Epiphany Summer Institutes

During the final hours of the Richmond Institute, small groups reported back to the whole group on the results of their week of work together. One of the last speakers, Ann Woolford-Singh, raised the issue of access to technology, which evoked reactions that continue as the subject of discussion on Epiphany's mailing list even at the time of this writing.

I continue to have reservations, political and personal, about who is getting swept up, and left behind, in our work. Michael Keller and I want to write about access--who gets it, who doesn't, what we buy into ideologically when we make assumptions about students and "the public." As Ann made clear at the end of the Institute, we cannot ignore this issue. America is, always has been, a nation of haves and have nots. Before we add another level to exisiting divisions, anyone who remotely considers her/himself progressive politically should take stock of our assumptions about students' access to networked computing. Moreover, we should consider how we can expand access on our campuses and in our communities. Certainly, this issue is germane when we try to leverage campus and departmental change. - Joe Essid

Donna continues: And I think about what can be done to provide access for my colleagues and students as interim access. What would be the equivalent of the way our predecessors dealt with such inegalities? A bus. A loud voice? A radio in the corner store. A TV at a neighbor's house. A stagecoach. A clock on the town hall tower. A lending library. I remember one of these transitions--the first tv my dad brought home--and now 99% of us have at least one. I remember being out of the country when the moon landing occurred in the middle of the night. We had no tv, and our downstairs neighbors whom we hardly knew but who knew we were Americans with few amenities invited us to their apartment at something like 2 or 3 a.m. to watch with them. They made us tea, too.

Another distant place I lived, I had a phone but my neighbor didn't. When she needed to make a call, she came over with half a dozen freshly laid eggs and used our phone. She didn't have a car, but when we went to town to shop, we invited her to come along for the ride. She didn't need a car.
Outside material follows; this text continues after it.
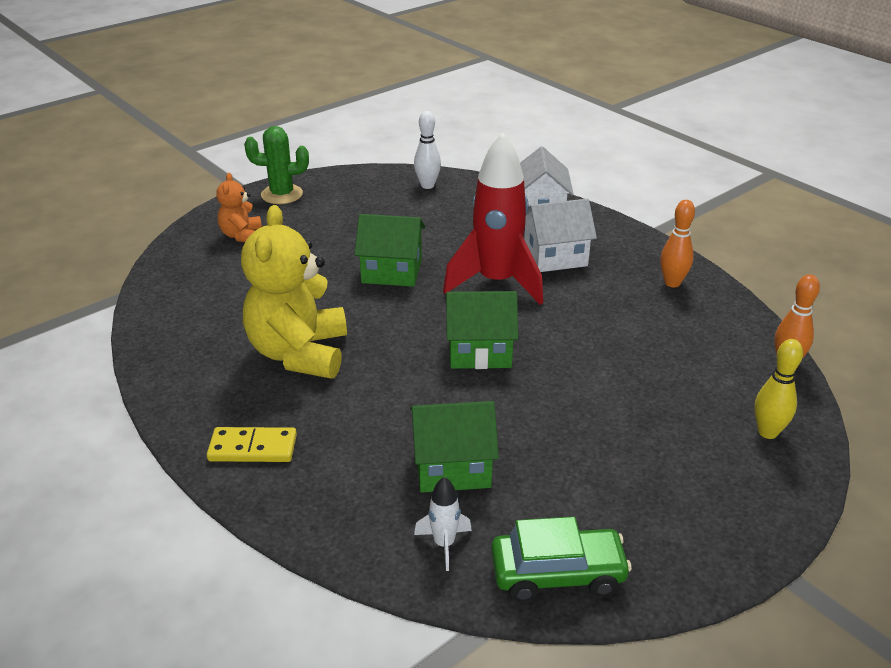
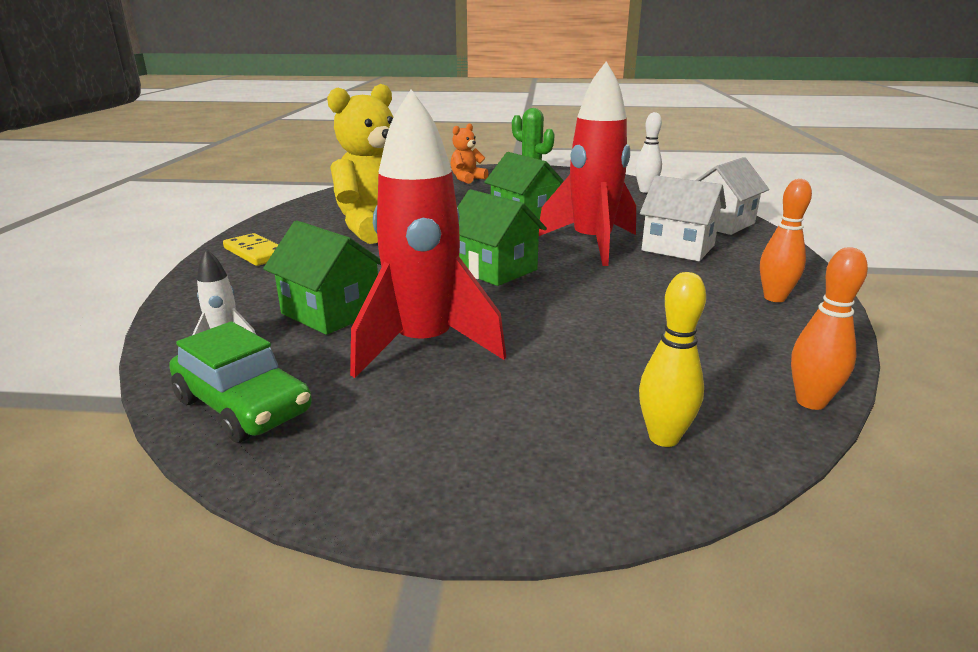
camera: 45 degrees right, 10 degrees down
none -> red rocket [350,89,506,378]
She did need an occasional bus or taxi and neighbors who wanted to be sure she wasn't stuck on her farm. When her cow had a calf, she came to get me so I--a suburbanite for most of my life--could see a newborn. Not a bad trade, I thought.

So we cannot provide everybody a computer, but maybe we can strive to provide access on our campuses and in our public libraries. We can lobby for putting quality equipment where students and the public can use it to find the information they need and to perform the tasks they need. We can think more in terms of establishing computer-supported learning environments we can share instead of departmental facilities that are idle when there's not an autocad class in session even though the math teachers are clamoring for a place to take a class for mathcad.

This is an oversimplification of complex issues; however, it's also one rationale for not letting the access issues hold us back but to be mindful of them as part of our planning as we move forward.
- Donna Reiss

For some participants, this issue hit home because their access to technology translated into access to other people at the same time. Diane Boehm wrote:

I found it most fascinating, and affirming, that our Richmond institute began with enthusiastic conversations about technology--and ended with thoughtful, probing dialogues about ethics and access and professional practice. During the course of the week, I was able to experiment with a wide variety of technologies, from creating a web page to using "sneaker-net." I was grateful for the careful planning and generous sharing of so many people that encouraged so much hands-on learning. But I was even more appreciative of the fact that we were learning these things, not so we could master all that the latest technology has to offer, but so we could be better at the things we care about most: teaching and learning.

. . . . So ultimately it was not the tech factor which is likely to have the most permanent impact on me; it is the human factor. My institute colleagues were innovative, insightful, enthusiastic, caring teachers and learners. We shared not only technical expertise; I like to think we shared the best of who we are.